Chart comprehension data
+ + + + +

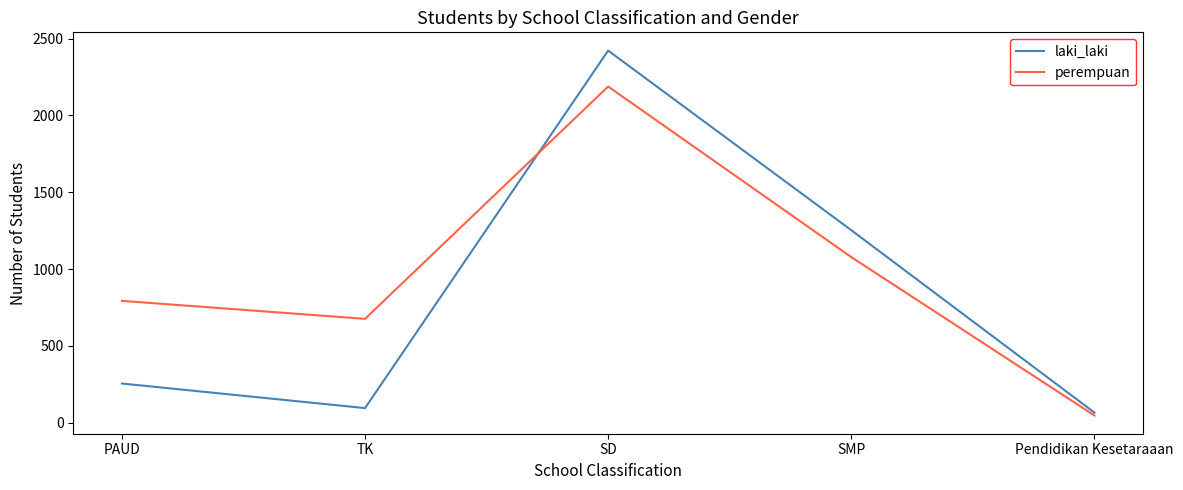

What value does the perempuan series have at TK, to the nearest 100?

700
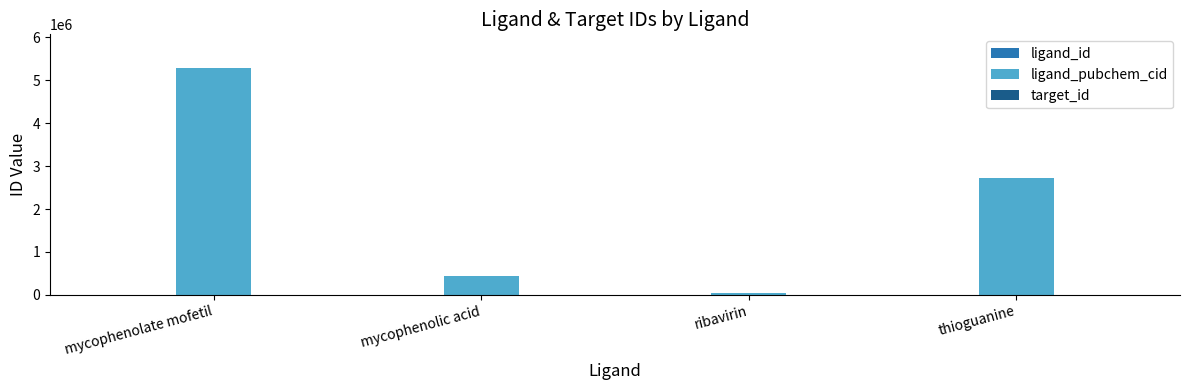

At which label is ligand_pubchem_cid closest to 2659310?

thioguanine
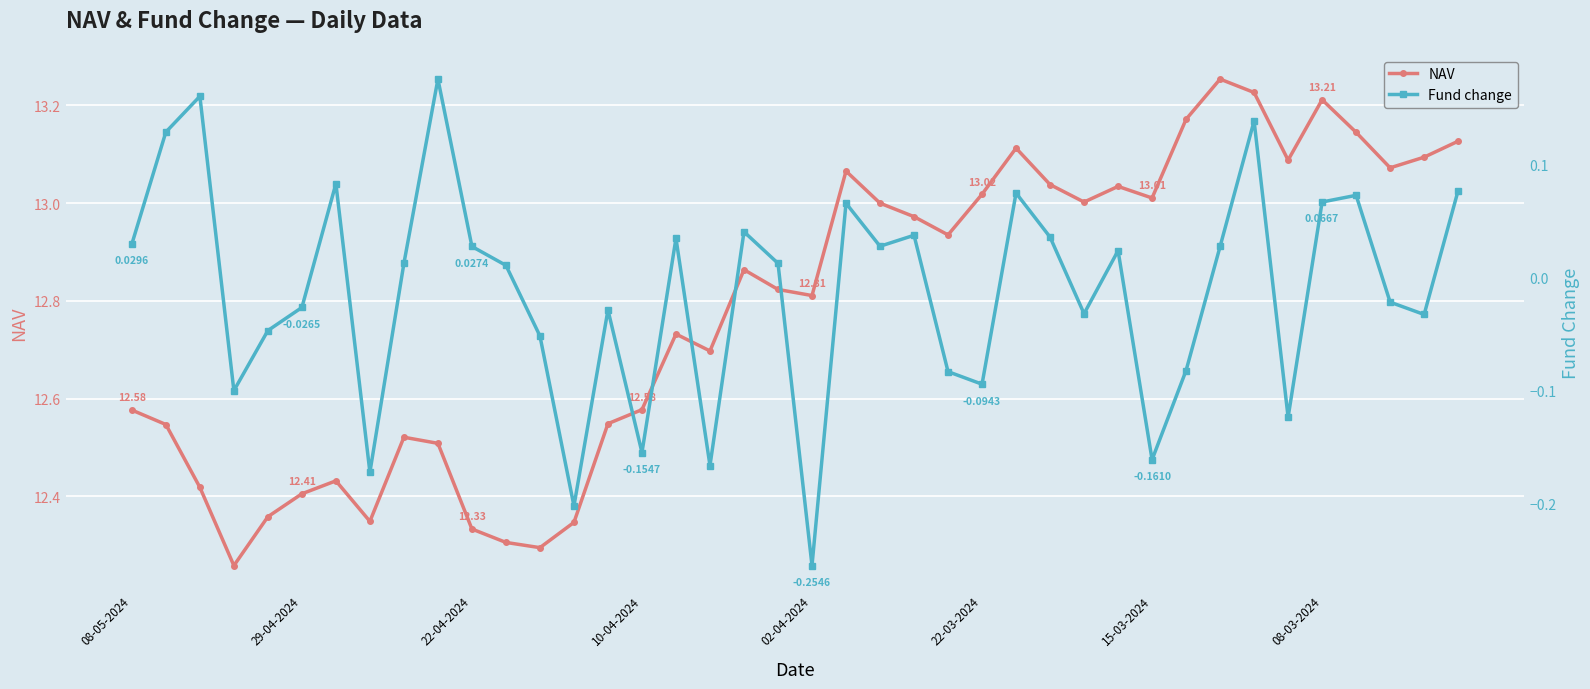

True or false: NAV has more than 1 interior local peaks.

True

+ + + + +

_AIM OF THE TASK_
Write out every one of the records above word for word. Leave the pictures out.

_RESULT OF THE TASK_
What value does the perempuan series have at TK, to the nearest 100?

700

At which label is ligand_pubchem_cid closest to 2659310?

thioguanine

True or false: NAV has more than 1 interior local peaks.

True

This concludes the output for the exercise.